In the case of ConocoPhillips, it’s blowing huge amounts of money to develop a field while vehicle manufacturers are racing toward an all-electric product lineup which may cause the price of oil to drop below cost of production. Unlike its competitors XOM and Shell, ConocoPhillips hasn’t yet had a reckoning with shareholders about its business model though overproduction of oil across the industry has already been a problem during the Trump administration.
Biden pointed out NordStream 2 is already mostly built and paid for — but some of the pipeline’s investors/co-developers are among those pressed by shareholders and environmental activists to reduce their carbon emissions. They’re out the sunk cost into the pipeline if the price of oil drops in response to falling demand.
Ditto for Russia’s oil businesses invested in NordStream 2.
These extractive companies — and petrostates — aren’t going to be able to recoup their investments anywhere near as fast as they’d initially projected. If electric vehicles arrive and are adopted by the public rapidly, they may lose much of their investment.
So go ahead, pump some cash into the economy. Build some roads and maybe some pipeline.

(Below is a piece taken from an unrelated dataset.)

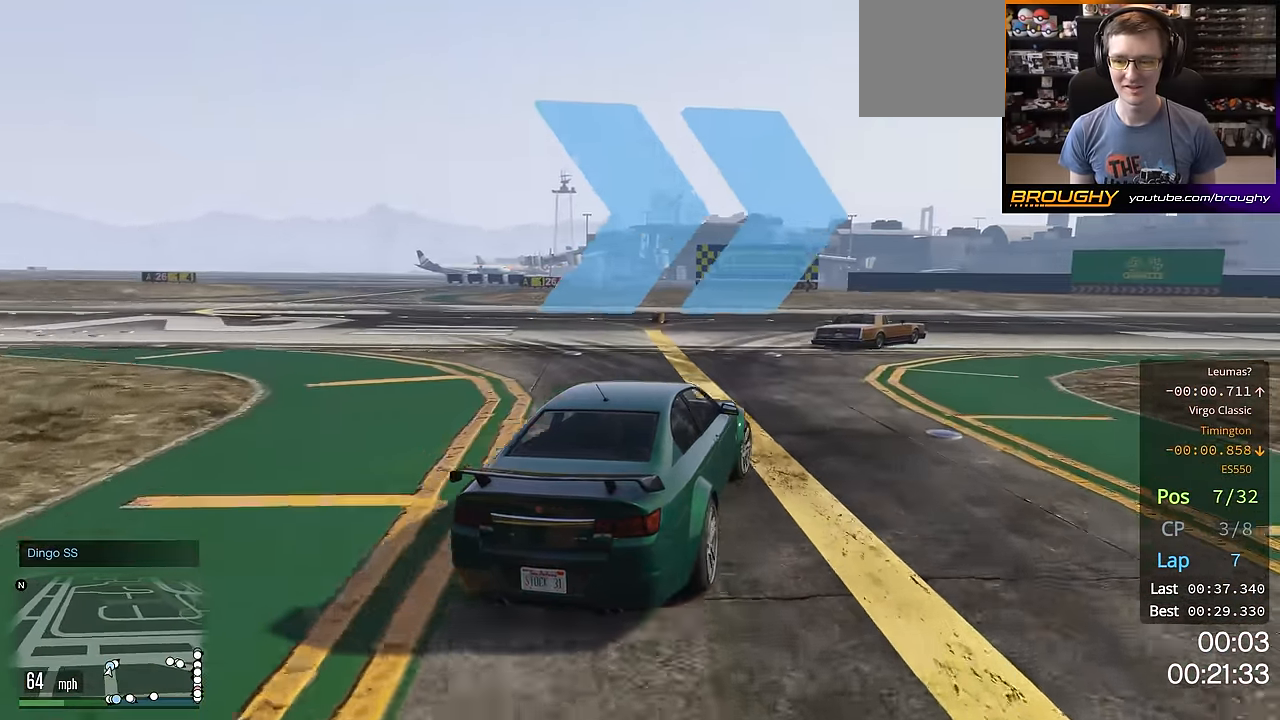
{"buttons": ["R2"], "left_stick": "right", "right_stick": "center", "events": [[66, "left_stick", "down-right"], [383, "left_stick", "right"]]}
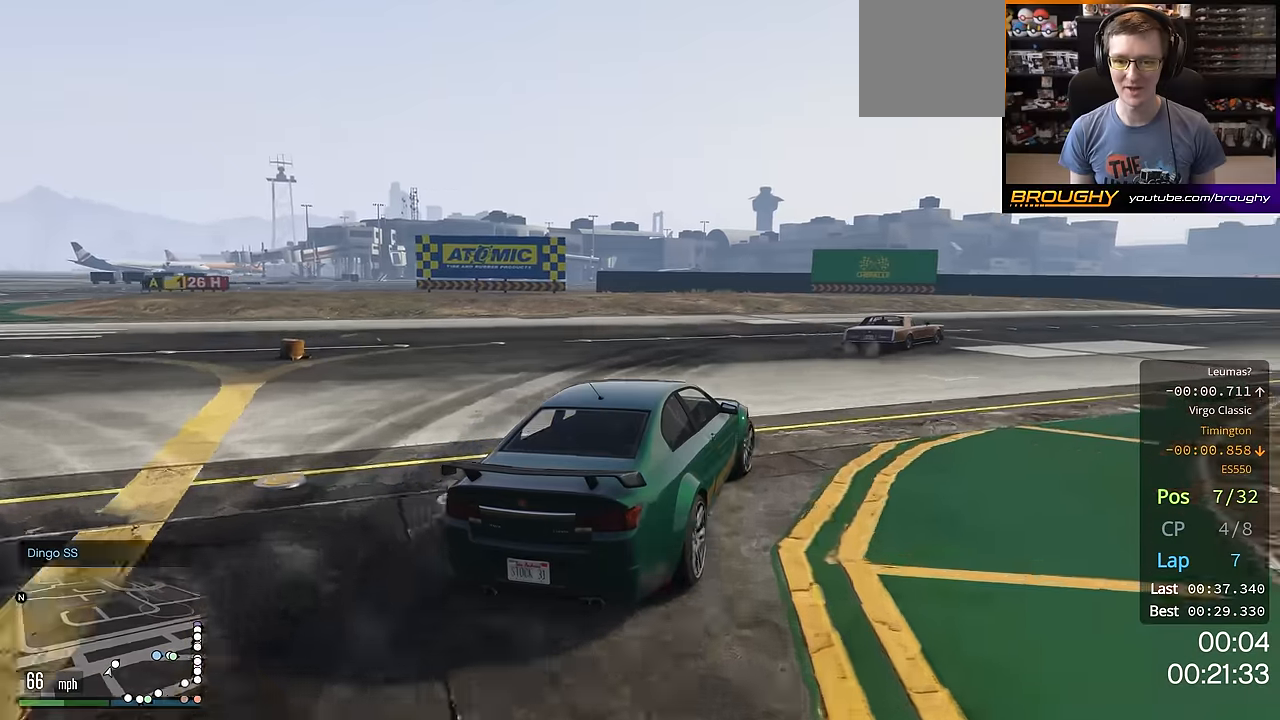
{"buttons": ["R2"], "left_stick": "right", "right_stick": "center", "events": [[317, "left_stick", "down-right"], [433, "left_stick", "right"]]}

The locals will enjoy them for years to come after the oil business has collapsed and gone.
~ 0 ~
By the way, somebody remind the White House the Trump administration killed participation in tracking products of extractive industries. We still need to keep an eye on them. Specifically, in 2017 the U.S. withdrew from the EITI — Extractive Industries Transparency Initiative, the extractive industries anti-corruption effort — and now Congress needs to revisit the Securities and Exchange Commission’s Rule 13q-1, which implemented Section 1504 of the Dodd-Frank Wall Street Reform related to tracking large payments made by extractive industries.
Hold this last thought about the U.S. needing to track money related to oil and gas. I promise it’s going to come up in a future post.